Bau- und Architektenrecht

Pauschalpreisvereinbarung erfasst sämtliche erkennbar notwendigen Nachträge

RA Dr. Ingo Schmidt
24.12.2014
OLG Düsseldorf, Urteil vom 23.10.2014 — Aktenzeichen: 5 U 120/13

Leitsatz

Wird im Rahmen einer „Pauschalierungsvereinbarung“ die Gesamtleistung „Erdarbeiten, Aushub und Verbau incl. Wasserhaltung (Baugrube mit Deckel) einschließlich sämtlicher Zusatzleistungen pauschaliert“ und die ursprünglich vereinbarte Einheitspreisvergütung von 8.493.450,70 € auf 8.880.000,00 € erhöht, ist dies als Abgeltung sämtlicher bei diesen Gewerken erkennbarer Nachträge anzusehen.

Sachverhalt

Ein Auftragnehmer wird mit der Erstellung einer Baugrube und den damit verbundenen Erd-, Aushub-, und Verbauarbeiten für einen Erweiterungsbau beauftragt. Der Kalkulation für den ursprünglichen Einheitspreisvertrag des Auftragnehmers liegt die Entwurfsplanung zugrunde, wobei die VOB/B vereinbart wird.
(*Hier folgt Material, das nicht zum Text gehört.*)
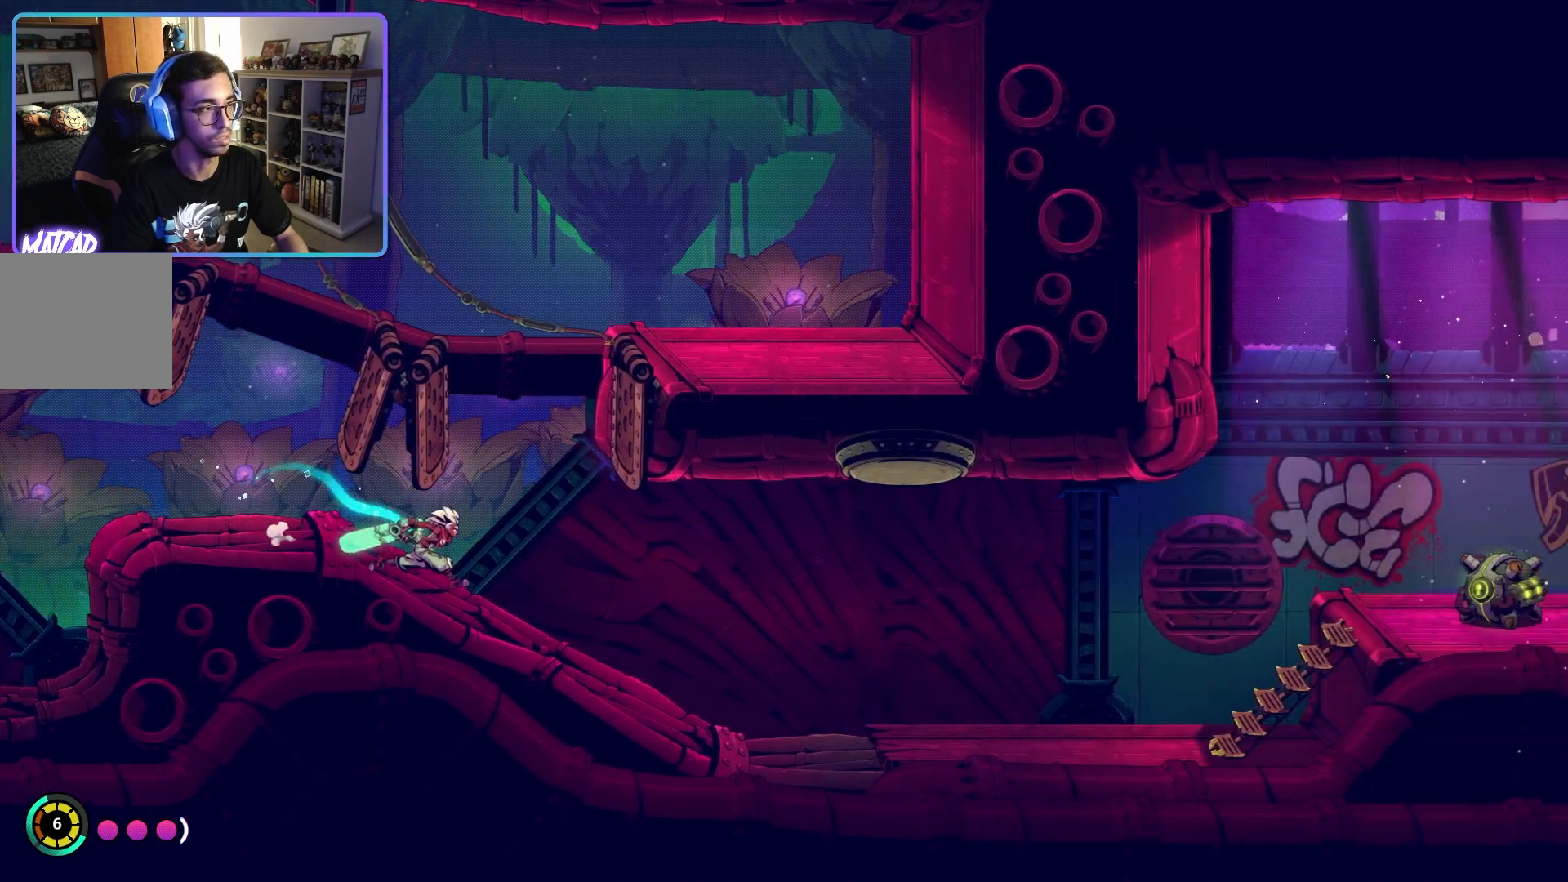
{"buttons": [], "left_stick": "right", "right_stick": "center", "events": []}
Nach Vorlage der Bewehrungspläne sollte die Leistung pauschaliert werden.

Nach Eingang der Angaben des Tragwerkplaners übersendet der Auftragnehmer dem Auftraggeber ein Pauschalierungsangebot, mit dem die ursprüngliche Angebotssumme von 8,5 Mio. Euro auf 8,8 Mio. Euro erhöht werden soll. Darin heißt es, dass „alle bisherigen Aufwendungen für die Beseitigung von Hindernissen …“ berücksichtigt seien und nur dann eine weitere Vereinbarung erforderlich werde, „falls wider Erwarten noch größere bauliche Anlagen oder Hindernisse angetroffen werden.“ Die auf dieser Grundlage getroffene Pauschalierungsvereinbarung sollte die „Erdarbeiten, Aushub und Verbau inklusive Wasserhaltung (Baugrube mit Deckel) einschließlich sämtlicher Zusatzleistungen“ umfassen.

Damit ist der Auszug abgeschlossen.